Working with the book reading public is different than other forms of retail. (Not that a library is retail, but there are certain over lapping circles.) The clientele knows how to read and because of that believes themselves to be intelligent and infallible. Neither of those are necessarily true. My frustration as a former book store employee and current knowledge of library inner workings had me laughing with empathy on every page.

There are always patrons who need to check out a book on appropriate social interactions before the next one in their holds list. Dewey has that rare attitude that comes from years of experience in one location. The belief that short of murder, you won’t be fired. There’s a confidence that comes from knowing you don’t have to let customers/patrons treat you like crap with a smile.

Dewey becomes my spirit animal, even though we’re both human. He has infinite patience for those that try, no matter how much of a pain in the ass the person might be. But anyone revelling in their ignorance is a person Dewey has no time for.

Throughout the collection there are also discussions between the cast that hit close to reality. Should those books no one has checked out in over 10 years be discarded to make room for new titles that will circulate? Or should they stay as rare sources of information that need to be treasured before they are forgotten? Where is the line on censorship? Why are their so many meetings? And can there be just one year without a budget cut?
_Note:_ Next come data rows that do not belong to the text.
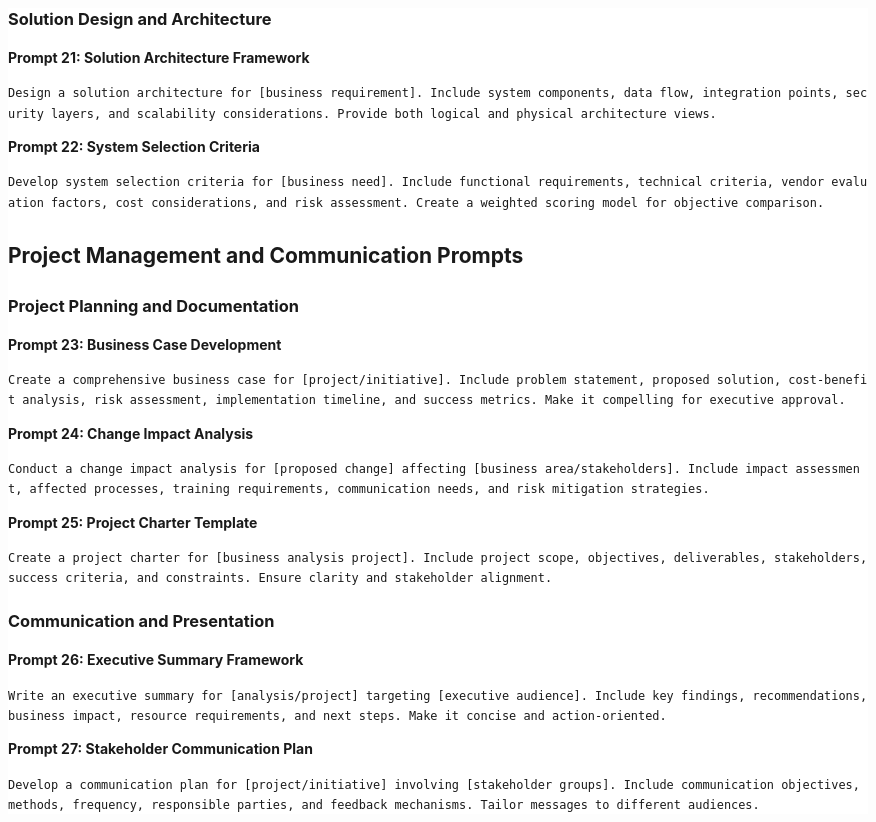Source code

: ### Solution Design and Architecture

**Prompt 21: Solution Architecture Framework**
```
Design a solution architecture for [business requirement]. Include system components, data flow, integration points, security layers, and scalability considerations. Provide both logical and physical architecture views.
```

**Prompt 22: System Selection Criteria**
```
Develop system selection criteria for [business need]. Include functional requirements, technical criteria, vendor evaluation factors, cost considerations, and risk assessment. Create a weighted scoring model for objective comparison.
```

## Project Management and Communication Prompts

### Project Planning and Documentation

**Prompt 23: Business Case Development**
```
Create a comprehensive business case for [project/initiative]. Include problem statement, proposed solution, cost-benefit analysis, risk assessment, implementation timeline, and success metrics. Make it compelling for executive approval.
```

**Prompt 24: Change Impact Analysis**
```
Conduct a change impact analysis for [proposed change] affecting [business area/stakeholders]. Include impact assessment, affected processes, training requirements, communication needs, and risk mitigation strategies.
```

**Prompt 25: Project Charter Template**
```
Create a project charter for [business analysis project]. Include project scope, objectives, deliverables, stakeholders, success criteria, and constraints. Ensure clarity and stakeholder alignment.
```

### Communication and Presentation

**Prompt 26: Executive Summary Framework**
```
Write an executive summary for [analysis/project] targeting [executive audience]. Include key findings, recommendations, business impact, resource requirements, and next steps. Make it concise and action-oriented.
```

**Prompt 27: Stakeholder Communication Plan**
```
Develop a communication plan for [project/initiative] involving [stakeholder groups]. Include communication objectives, methods, frequency, responsible parties, and feedback mechanisms. Tailor messages to different audiences.
```
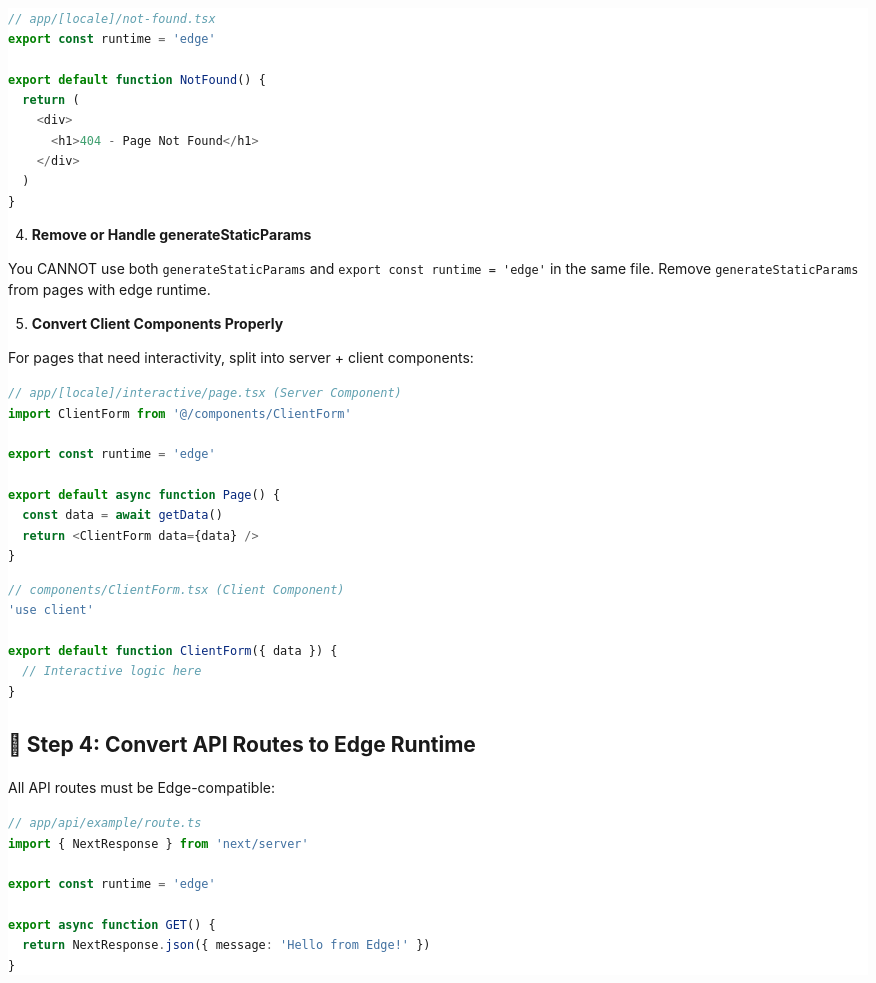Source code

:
 ```typescript
// app/[locale]/not-found.tsx
export const runtime = 'edge'

export default function NotFound() {
  return (
    <div>
      <h1>404 - Page Not Found</h1>
    </div>
  )
}
```

4. **Remove or Handle generateStaticParams**

You CANNOT use both `generateStaticParams` and `export const runtime = 'edge'` in the same file. Remove `generateStaticParams` from pages with edge runtime.

5. **Convert Client Components Properly**

For pages that need interactivity, split into server + client components:

```typescript
// app/[locale]/interactive/page.tsx (Server Component)
import ClientForm from '@/components/ClientForm'

export const runtime = 'edge'

export default async function Page() {
  const data = await getData()
  return <ClientForm data={data} />
}
```

```typescript
// components/ClientForm.tsx (Client Component)
'use client'

export default function ClientForm({ data }) {
  // Interactive logic here
}
```

## 🔄 Step 4: Convert API Routes to Edge Runtime

All API routes must be Edge-compatible:

```typescript
// app/api/example/route.ts
import { NextResponse } from 'next/server'

export const runtime = 'edge'

export async function GET() {
  return NextResponse.json({ message: 'Hello from Edge!' })
}
```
Despite working in two different kinds of libraries, despite number of years of experience, despite many things – there is something universal within this world that Unshelved has latched on to. While other comic strips might show the universal truths of work, school, parents, kids, fat orange cats, etc. Unshelved shows the introvert world of those of us who love books and want to share that with the world. But, one at a time please and wait until I’ve had my coffee first, and no dumb questions please.